Château du Plessis a Casson

    D37
    44390 Casson
Crédit photo : Pymouss - Sous licence Creative Commons

Timeline

Moyen Âge central
Bas Moyen Âge
Renaissance
Temps modernes
Révolution/Empire
XIXe siècle
Époque contemporaine
1300
1700
1800
1900
2000
1260
Prima menzione del seigneury
1753
Inizio della ricostruzione
1760
Benedizione della cappella
1805
Completamento del castello
1989
Classificazione monumento storico
Aujourd'hui
Aujourd'hui

Patrimonio

facciate e tetti del castello; scalinata con la sua rampa di ferro battuto; Sala Impero con i suoi arredi; Perron e scala d'onore; giardino ordinato con i due leoni di pietra all'ingresso dell'emiciclo verde (cad. D 469, 473, 474) : classificazione per ordine del 14 febbraio 1989

Dati chiave

Jean-Baptiste Ceineray - Architetto francese Disegna il castello per Martin Boux.
Martin Boux de Casson - Consigliere del Parlamento Comandante del castello nel 1753.
François Dollier de Casson - Sacerdote e urbanista Montreal pianifica a scacchi.
Jacques-Olivier Urvoy de Saint-Bedan - Sindaco di Casson e patrono Obelisco e regali artistici a Nantes.

Origine e storia

Il castello du Plessis, situato a Casson in Loire-Atlantique (Pays de la Loire), sostituisce un antico castello menzionato nel 1260 come seigneury. La sua ricostruzione iniziò nel 1753 sotto la direzione dell'architetto francese Jean-Baptiste Ceineray, per Martin Boux de Casson, consigliere del parlamento della Bretagna. Il corpo centrale e il padiglione sinistro furono eretti per primo, mentre il padiglione destro fu completato nel 1805, dopo la Rivoluzione. La tenuta, privata e chiusa al pubblico, ha conservato elementi protetti dal 1989: facciate, sala Impero, scala d'onore e giardino ordinato con i suoi leoni di pietra.

Il parco del castello ospita un monumento del XIX secolo composto da un laghetto, una grotta e un obelisco di arenaria rosa, eretto da Jacques-Olivier Urvoy de Saint-Bedan in omaggio alla moglie. Questo patrono, sindaco di Casson e vice, ha segnato la regione con i suoi doni (asylum Sainte-Anne, chiesa di Casson) e la sua collezione d'arte, ora visibile nel museo di Nantes. La cappella del castello, benedetta nel 1760, fu distrutta durante la Rivoluzione. La proprietà passò dal Boux de Casson all'Urvoy de Saint-Bedan, poi dal matrimonio con la famiglia di Bouillé, attuale proprietario.
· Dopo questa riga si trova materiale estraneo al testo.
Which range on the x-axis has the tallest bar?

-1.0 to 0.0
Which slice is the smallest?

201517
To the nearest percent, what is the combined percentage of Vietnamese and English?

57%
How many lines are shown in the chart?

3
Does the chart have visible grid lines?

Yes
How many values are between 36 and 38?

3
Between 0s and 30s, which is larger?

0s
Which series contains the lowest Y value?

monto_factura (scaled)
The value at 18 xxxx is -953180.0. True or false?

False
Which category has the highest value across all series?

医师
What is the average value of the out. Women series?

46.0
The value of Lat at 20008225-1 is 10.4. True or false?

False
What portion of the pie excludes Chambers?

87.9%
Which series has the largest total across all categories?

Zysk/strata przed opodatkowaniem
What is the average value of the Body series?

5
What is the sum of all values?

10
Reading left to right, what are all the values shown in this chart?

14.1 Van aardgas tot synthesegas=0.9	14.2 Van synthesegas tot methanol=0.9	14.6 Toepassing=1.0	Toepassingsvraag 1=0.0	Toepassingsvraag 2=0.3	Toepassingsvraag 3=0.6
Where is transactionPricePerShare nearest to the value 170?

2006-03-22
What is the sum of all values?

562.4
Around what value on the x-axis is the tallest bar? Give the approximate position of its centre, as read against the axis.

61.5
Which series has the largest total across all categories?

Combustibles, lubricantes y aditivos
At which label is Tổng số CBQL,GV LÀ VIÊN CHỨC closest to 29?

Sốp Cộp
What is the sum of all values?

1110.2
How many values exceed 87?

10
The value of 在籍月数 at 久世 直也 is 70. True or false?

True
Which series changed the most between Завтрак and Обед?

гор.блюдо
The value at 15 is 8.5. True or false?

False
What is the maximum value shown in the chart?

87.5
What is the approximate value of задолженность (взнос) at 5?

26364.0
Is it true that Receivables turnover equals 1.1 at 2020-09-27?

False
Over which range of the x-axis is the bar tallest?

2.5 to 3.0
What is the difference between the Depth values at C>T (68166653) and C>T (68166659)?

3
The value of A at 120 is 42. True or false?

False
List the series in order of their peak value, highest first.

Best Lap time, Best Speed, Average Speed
Tra le figure storiche legate al sito, François Dollier de Casson (1636–1701), capitano e sacerdote, ha svolto un ruolo chiave nella pianificazione urbana di Montreal, dove una strada porta il suo nome. Il suo patrimonio architettonico (piani in checker) ha preceduto quello di Philadelphia. Il castello, classificato come monumento storico nel 1989, illustra così l'evoluzione di una residenza aristocratica medievale, mescolando la storia locale e l'influenza internazionale.

Gli elementi protetti includono la scala in ferro battuto, l'Empire Lounge e il suo arredamento, così come il portico con la sua scala onoraria. Il giardino, strutturato intorno a un emiciclo verde, accoglie due leoni di pietra al suo ingresso. Anche se la tenuta è inaccessibile senza il permesso, la sua architettura e la storia lo rendono un grande testamento del patrimonio del Niger.